ワインとチーズとバレエと教授

そして再び内科外来の山本医師のところに戻ると

「血液検査は問題ないですね…」

「だから大丈夫ですと言ったでしょ?早く外来に戻らせてください」

「そうは言っても先生さっき、倒れたばかりなのですよ?そんな状態じゃ、津川さんが心配されますよ」

「彼女には何も言わないでください!」

誠一郎は怒鳴りながら、いつの間にか脱がされた白衣に腕を通す。

「私は先生が心配なのです」

「大丈夫です。

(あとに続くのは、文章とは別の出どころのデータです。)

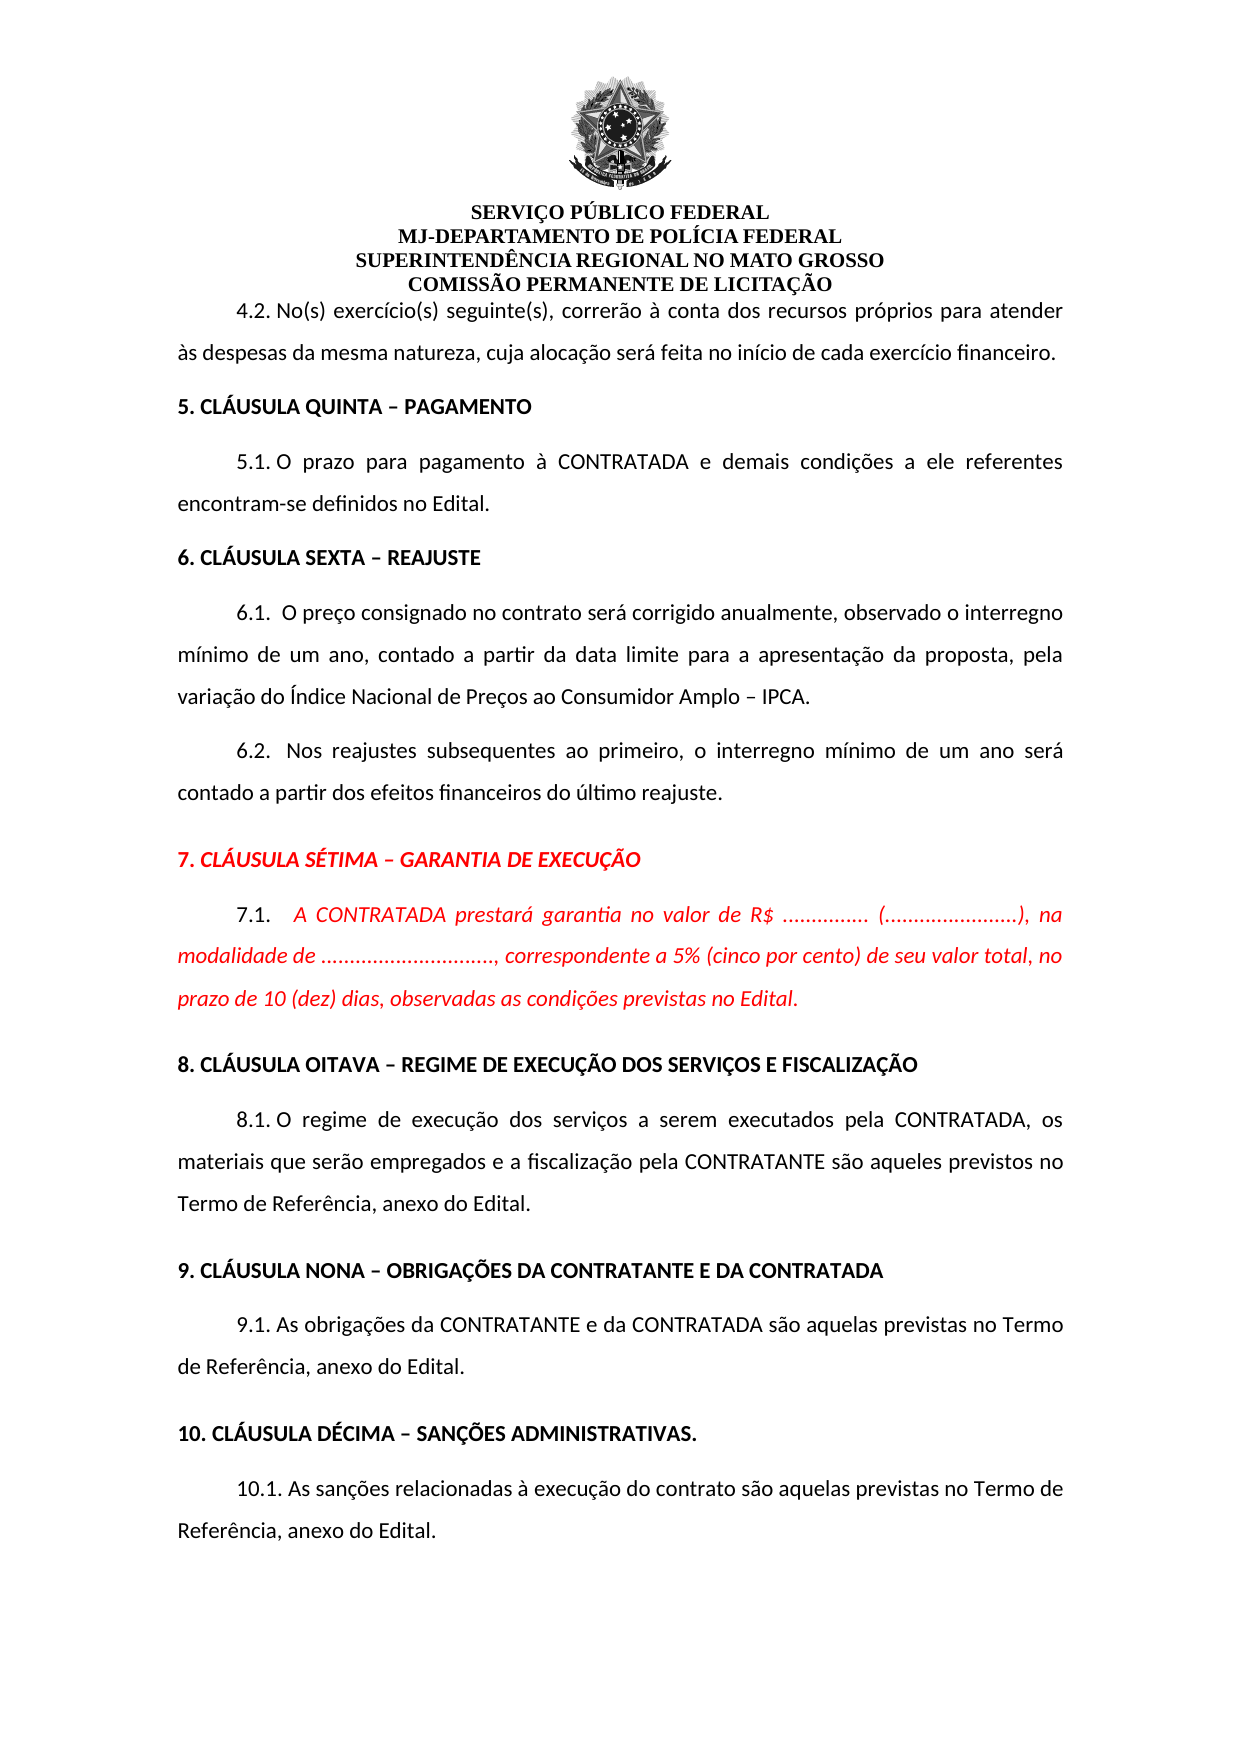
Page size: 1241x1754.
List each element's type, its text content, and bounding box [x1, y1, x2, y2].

list CLÁUSULA DÉCIMA – SANÇÕES ADMINISTRATIVAS. [177, 1419, 1064, 1447]
list No(s) exercício(s) seguinte(s), correrão à conta dos recursos próprios para atender às despesas da mesma natureza, cuja alocação será feita no início de cada exercício financeiro. [177, 296, 1065, 366]
list O regime de execução dos serviços a serem executados pela CONTRATADA, os materiais que serão empregados e a fiscalização pela CONTRATANTE são aqueles previstos no Termo de Referência, anexo do Edital. [177, 1105, 1065, 1217]
list Nos reajustes subsequentes ao primeiro, o interregno mínimo de um ano será contado a partir dos efeitos financeiros do último reajuste. [177, 736, 1065, 806]
list CLÁUSULA SEXTA – REAJUSTE [177, 543, 1064, 571]
list As sanções relacionadas à execução do contrato são aquelas previstas no Termo de Referência, anexo do Edital. [177, 1474, 1065, 1544]
list CLÁUSULA SÉTIMA – GARANTIA DE EXECUÇÃO [177, 845, 1064, 873]
list CLÁUSULA NONA – OBRIGAÇÕES DA CONTRATANTE E DA CONTRATADA [177, 1256, 1064, 1284]
list CLÁUSULA QUINTA – PAGAMENTO [177, 392, 1064, 420]
list O prazo para pagamento à CONTRATADA e demais condições a ele referentes encontram-se definidos no Edital. [177, 447, 1065, 517]
list A CONTRATADA prestará garantia no valor de R$ ............... (.......................), na modalidade de .............................., correspondente a 5% (cinco por cento) de seu valor total, no prazo de 10 (dez) dias, observadas as condições previstas no Edital. [177, 900, 1065, 1012]
list CLÁUSULA OITAVA – REGIME DE EXECUÇÃO DOS SERVIÇOS E FISCALIZAÇÃO [177, 1051, 1064, 1079]
list O preço consignado no contrato será corrigido anualmente, observado o interregno mínimo de um ano, contado a partir da data limite para a apresentação da proposta, pela variação do Índice Nacional de Preços ao Consumidor Amplo – IPCA. [177, 598, 1065, 710]
list As obrigações da CONTRATANTE e da CONTRATADA são aquelas previstas no Termo de Referência, anexo do Edital. [177, 1311, 1065, 1381]
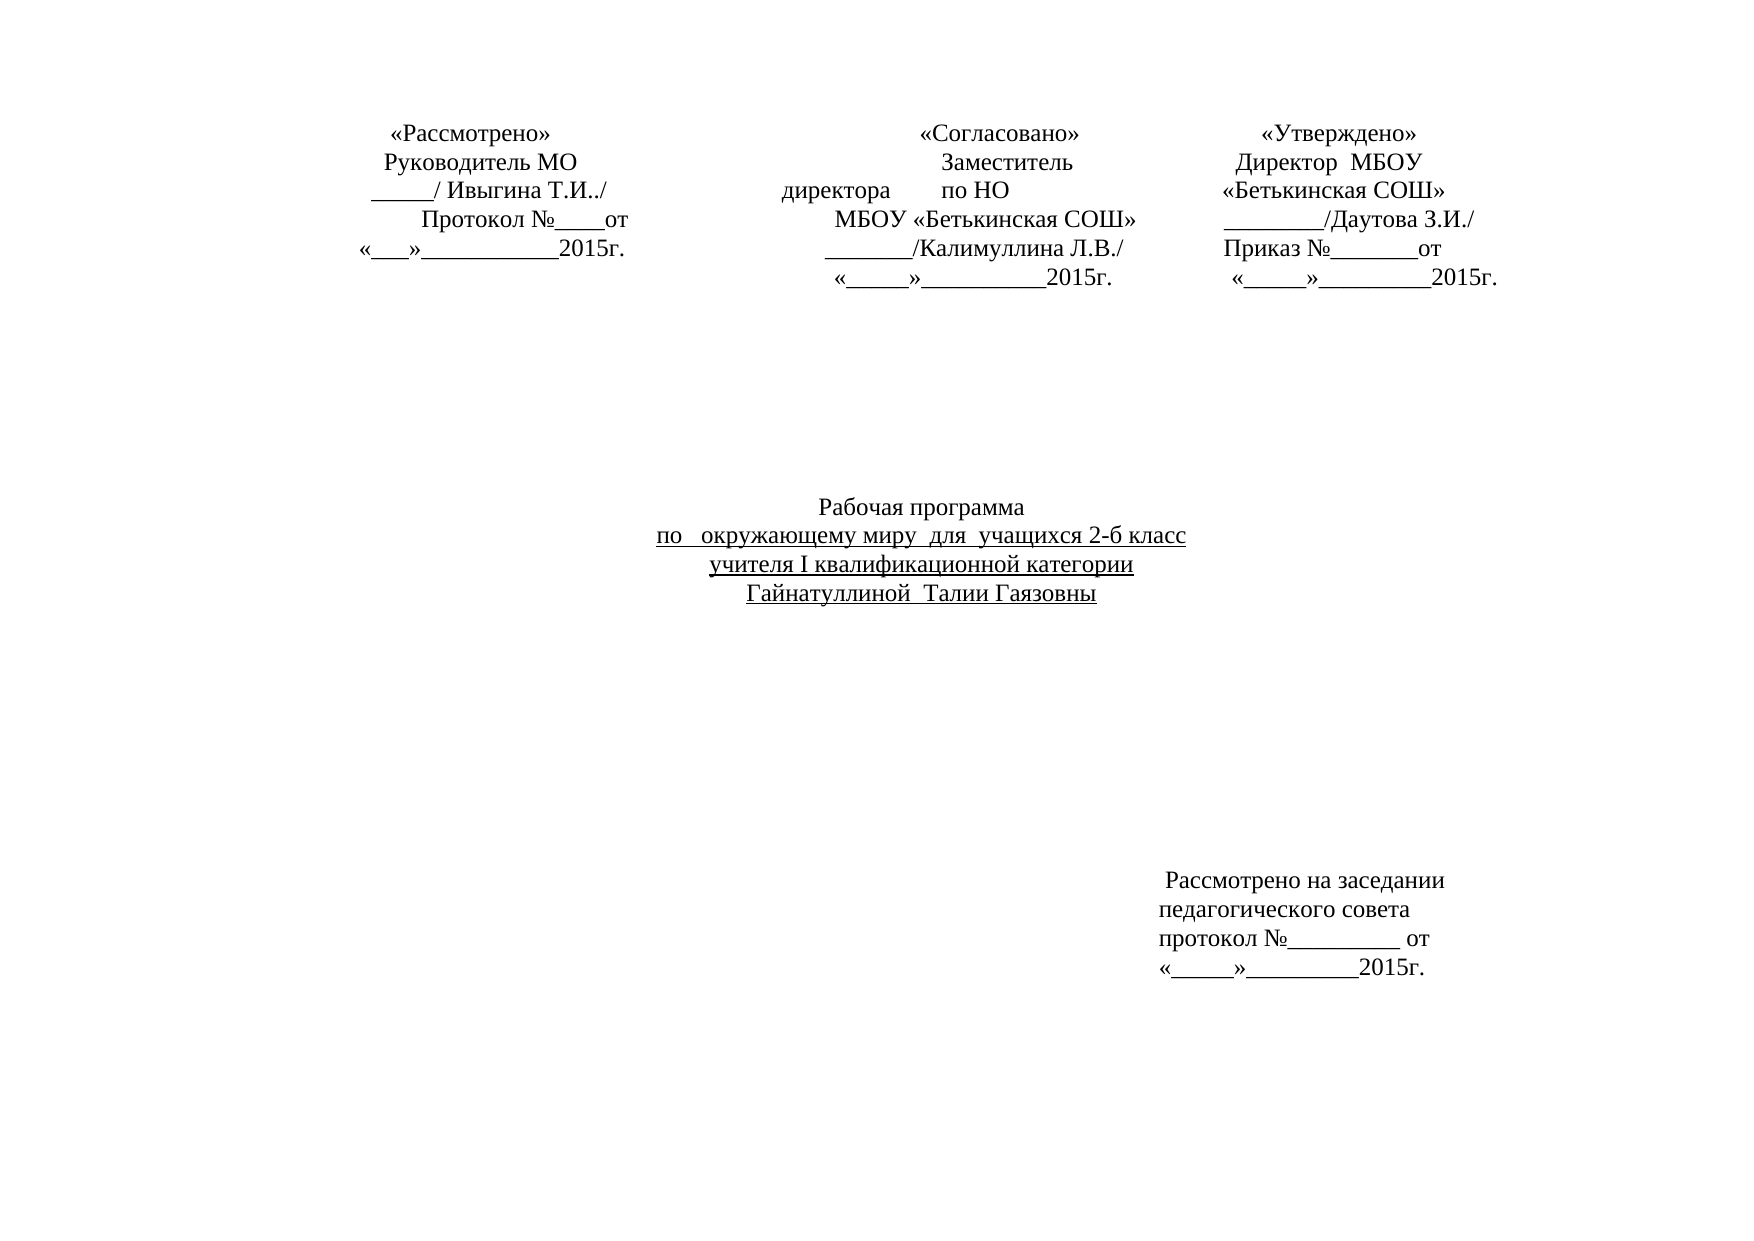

大学病院で1年に2回目も人間ドックをさせられてますからね!」

「もちろん承知してます、わざわざスキルスだと脅すつもりはないのですが、一応、胃カメラの予約を…」

「けっこうです!外来があるので、もう行きます!」

誠一郎は、山本医師の言葉を振り切って、外来に戻って行った。山本医師は「…この性格はお父さん似ですなぁ…」と、ため息をついた。

精神科外来にいた看護師たちは「先生、大丈夫ですか?」と声をかけてきたが、誠一郎は大事にしたくなかった。「大丈夫です、他の先生に振り分けた患者を私のところへ戻してください」
そう誠一郎が言うと看護師は、渋々「承知しました」 と頭を下げ去って行った。